NUSP slams Briones for ‘insensitive’ advice to typhoon-affected students, teachers

Education Secretary Leonor Briones

Education Secretary Leonor Briones joins the meeting with members of the Inter-Agency Task Force on the Emerging Infectious Diseases (IATF-EID) presided by President Rodrigo Roa Duterte at the Malago Clubhouse in Malacañang on June 15, 2020. (Photo by ROBINSON NIÑAL JR. / Presidential Photographers Division)

MANILA, Philippines — The National Union of Students in the Philippines (NUSP) blasted Education Secretary Leonor Briones on Wednesday for her “insensitivity” by advising students and teachers affected by Super Typhoon Rolly to just hang up wet modules and iron them out to dry.

In a statement, the NUSP scored Briones for insisting that the production of modules might not be affected by the super typhoon, despite its battering several provinces in Bicol Region and Southern Luzon.

Her statement only proved that the Department of Education lacked materials for distance learning, NUSP President Jandeil Roperos said.

“The department further proved that, even without a storm or any other calamity, it’s not sufficiently prepared to implement distance learning and respond to the challenges that go along with it,” Roperos said in Filipino.

Briones made the remarks in an earlier online briefing by DepEd, days after Rolly made landfall.
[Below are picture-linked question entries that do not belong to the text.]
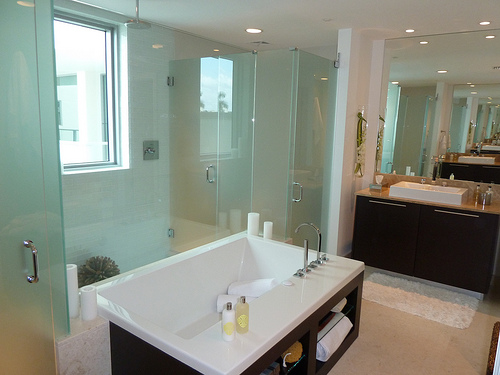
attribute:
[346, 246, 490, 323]
rug — white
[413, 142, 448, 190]
faucet — silver, metal, overhead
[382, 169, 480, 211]
sink — raised, white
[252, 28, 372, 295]
door — glass, shower, green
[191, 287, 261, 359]
bottle — sitting, shampoo, soap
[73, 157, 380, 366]
bathtub — large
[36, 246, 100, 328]
towel — white, rolled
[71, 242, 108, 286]
sponge — yellow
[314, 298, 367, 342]
paper — toilet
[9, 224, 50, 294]
handle — silver, chrome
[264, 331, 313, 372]
shelf — small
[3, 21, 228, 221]
wall — white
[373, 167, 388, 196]
candle — large, white, side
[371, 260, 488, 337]
mat — white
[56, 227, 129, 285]
ball — LOOFAH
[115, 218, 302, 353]
tub — white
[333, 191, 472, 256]
drawer — brown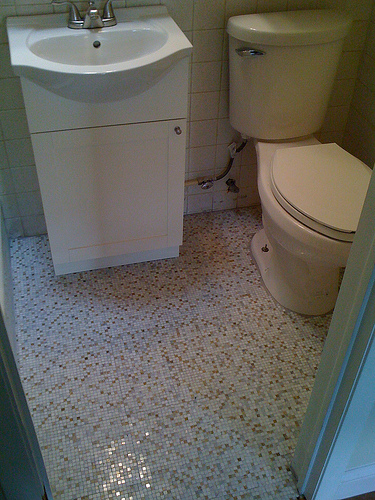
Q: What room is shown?
A: It is a bathroom.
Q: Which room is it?
A: It is a bathroom.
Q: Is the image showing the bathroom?
A: Yes, it is showing the bathroom.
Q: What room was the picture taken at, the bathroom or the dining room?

“In my opinion, the production of modules will not be affected by the storm that passed because we were already able to produce learning modules for the first quarter,” Briones said in Filipino.

“For example, if modules get wet. I don’t think the [school] superintendent will write: ‘Our modules our wet.’ They will find a solution. Maybe they will put them under the sun. Others will iron them. They will not be ordered through a circular from the central office telling them what to do,” she added.

With these statements, Briones became a trending topic on Twitter with students again bashing her for being insensitive.

This is not the first time the DepEd chief drew the ire of students online.

Previously, many critics badmouthed her for the government’s decision to push through with distance and blended learning modes during the COVID-19 pandemic — despite many students not having adequate gadgets and stable internet connections.

Briones then said that students badmouthing her might be enough reason to resume the interrupted school year in order to teach them well.

Her remarks were a “blatant” act of passing the burden of dealing with damaged modules to teachers, students, and parents, the NUSP said.

“This is just the beginning of the department’s continuous turning away from its responsibilities and playing to student demands for solutions to problems that the education sector faces,” it added.

Even before the current school year began, a lot of groups had been calling for an academic freeze to allow families to focus more on economic recovery and health matters during the COVID-19 pandemic.

But Briones and the government remained firm that classes could be opened as DepEd was ready for it.